(Dataset entries)

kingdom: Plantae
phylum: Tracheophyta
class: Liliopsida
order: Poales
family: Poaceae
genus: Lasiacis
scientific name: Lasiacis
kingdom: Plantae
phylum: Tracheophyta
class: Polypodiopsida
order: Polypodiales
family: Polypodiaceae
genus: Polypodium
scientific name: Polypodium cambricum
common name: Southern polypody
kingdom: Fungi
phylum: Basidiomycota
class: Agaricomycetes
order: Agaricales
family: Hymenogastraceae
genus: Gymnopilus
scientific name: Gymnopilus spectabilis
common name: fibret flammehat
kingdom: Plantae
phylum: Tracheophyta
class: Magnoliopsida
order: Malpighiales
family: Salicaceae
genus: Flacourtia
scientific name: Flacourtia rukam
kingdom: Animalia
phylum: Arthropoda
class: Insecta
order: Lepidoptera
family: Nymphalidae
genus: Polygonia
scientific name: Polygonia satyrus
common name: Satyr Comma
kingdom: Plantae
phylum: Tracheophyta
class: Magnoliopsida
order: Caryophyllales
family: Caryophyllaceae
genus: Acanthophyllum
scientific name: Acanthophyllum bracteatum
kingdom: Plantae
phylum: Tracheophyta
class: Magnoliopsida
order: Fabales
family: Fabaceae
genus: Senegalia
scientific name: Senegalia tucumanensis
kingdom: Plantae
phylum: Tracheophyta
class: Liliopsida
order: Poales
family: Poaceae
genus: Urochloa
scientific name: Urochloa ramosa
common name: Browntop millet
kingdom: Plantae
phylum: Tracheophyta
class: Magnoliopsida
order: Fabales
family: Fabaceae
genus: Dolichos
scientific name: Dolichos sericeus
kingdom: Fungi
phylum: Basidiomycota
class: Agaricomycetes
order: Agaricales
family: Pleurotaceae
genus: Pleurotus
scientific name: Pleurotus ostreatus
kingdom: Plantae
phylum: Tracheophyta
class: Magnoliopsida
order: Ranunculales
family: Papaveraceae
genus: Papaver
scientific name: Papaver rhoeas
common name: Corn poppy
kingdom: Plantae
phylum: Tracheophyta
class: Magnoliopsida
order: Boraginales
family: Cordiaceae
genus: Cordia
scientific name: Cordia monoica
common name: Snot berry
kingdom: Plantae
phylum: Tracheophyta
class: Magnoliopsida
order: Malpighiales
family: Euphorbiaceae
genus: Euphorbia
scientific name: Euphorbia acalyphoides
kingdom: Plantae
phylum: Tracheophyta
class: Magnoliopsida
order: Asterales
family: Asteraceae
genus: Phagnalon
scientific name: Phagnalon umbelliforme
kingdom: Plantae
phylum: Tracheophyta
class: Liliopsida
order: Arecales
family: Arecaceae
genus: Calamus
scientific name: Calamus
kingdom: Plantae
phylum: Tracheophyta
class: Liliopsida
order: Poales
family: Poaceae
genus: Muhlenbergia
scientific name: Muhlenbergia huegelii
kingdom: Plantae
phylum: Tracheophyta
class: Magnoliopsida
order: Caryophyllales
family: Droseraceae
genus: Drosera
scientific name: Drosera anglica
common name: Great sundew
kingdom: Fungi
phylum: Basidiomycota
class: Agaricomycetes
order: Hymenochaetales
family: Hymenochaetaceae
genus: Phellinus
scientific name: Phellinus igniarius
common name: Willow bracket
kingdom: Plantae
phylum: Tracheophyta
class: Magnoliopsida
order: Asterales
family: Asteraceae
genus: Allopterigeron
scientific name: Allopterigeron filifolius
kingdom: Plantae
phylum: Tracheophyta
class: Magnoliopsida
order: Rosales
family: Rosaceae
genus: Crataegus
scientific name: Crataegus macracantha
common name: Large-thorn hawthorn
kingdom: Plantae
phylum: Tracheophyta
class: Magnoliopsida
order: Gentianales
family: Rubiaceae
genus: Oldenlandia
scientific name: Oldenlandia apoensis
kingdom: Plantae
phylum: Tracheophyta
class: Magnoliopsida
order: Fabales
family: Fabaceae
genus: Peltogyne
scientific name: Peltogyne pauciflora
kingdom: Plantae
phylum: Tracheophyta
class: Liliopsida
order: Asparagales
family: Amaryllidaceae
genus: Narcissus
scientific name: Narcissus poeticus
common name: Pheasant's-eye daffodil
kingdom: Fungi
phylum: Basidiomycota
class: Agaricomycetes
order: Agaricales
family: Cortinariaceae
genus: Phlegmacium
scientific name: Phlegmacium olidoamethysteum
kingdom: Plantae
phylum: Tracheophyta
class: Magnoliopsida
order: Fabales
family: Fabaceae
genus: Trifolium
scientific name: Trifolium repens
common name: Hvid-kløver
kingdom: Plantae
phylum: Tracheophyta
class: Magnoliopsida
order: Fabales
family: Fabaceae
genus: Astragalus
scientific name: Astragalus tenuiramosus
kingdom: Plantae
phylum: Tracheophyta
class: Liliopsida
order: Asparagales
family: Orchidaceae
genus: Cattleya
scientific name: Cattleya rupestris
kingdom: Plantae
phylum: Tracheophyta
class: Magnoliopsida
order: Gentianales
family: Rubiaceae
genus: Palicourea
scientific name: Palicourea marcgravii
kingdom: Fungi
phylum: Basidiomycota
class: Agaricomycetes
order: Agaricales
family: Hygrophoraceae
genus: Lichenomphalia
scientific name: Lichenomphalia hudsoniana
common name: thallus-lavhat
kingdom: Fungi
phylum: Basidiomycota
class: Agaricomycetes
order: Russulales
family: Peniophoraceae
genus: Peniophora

### To do
Can you write out the items word for word, starting at the first line and ending with the line that contains "scientific name: Flacourtia rukam", with both of those lines included?

### Answer to this exercise
kingdom: Plantae
phylum: Tracheophyta
class: Liliopsida
order: Poales
family: Poaceae
genus: Lasiacis
scientific name: Lasiacis
kingdom: Plantae
phylum: Tracheophyta
class: Polypodiopsida
order: Polypodiales
family: Polypodiaceae
genus: Polypodium
scientific name: Polypodium cambricum
common name: Southern polypody
kingdom: Fungi
phylum: Basidiomycota
class: Agaricomycetes
order: Agaricales
family: Hymenogastraceae
genus: Gymnopilus
scientific name: Gymnopilus spectabilis
common name: fibret flammehat
kingdom: Plantae
phylum: Tracheophyta
class: Magnoliopsida
order: Malpighiales
family: Salicaceae
genus: Flacourtia
scientific name: Flacourtia rukam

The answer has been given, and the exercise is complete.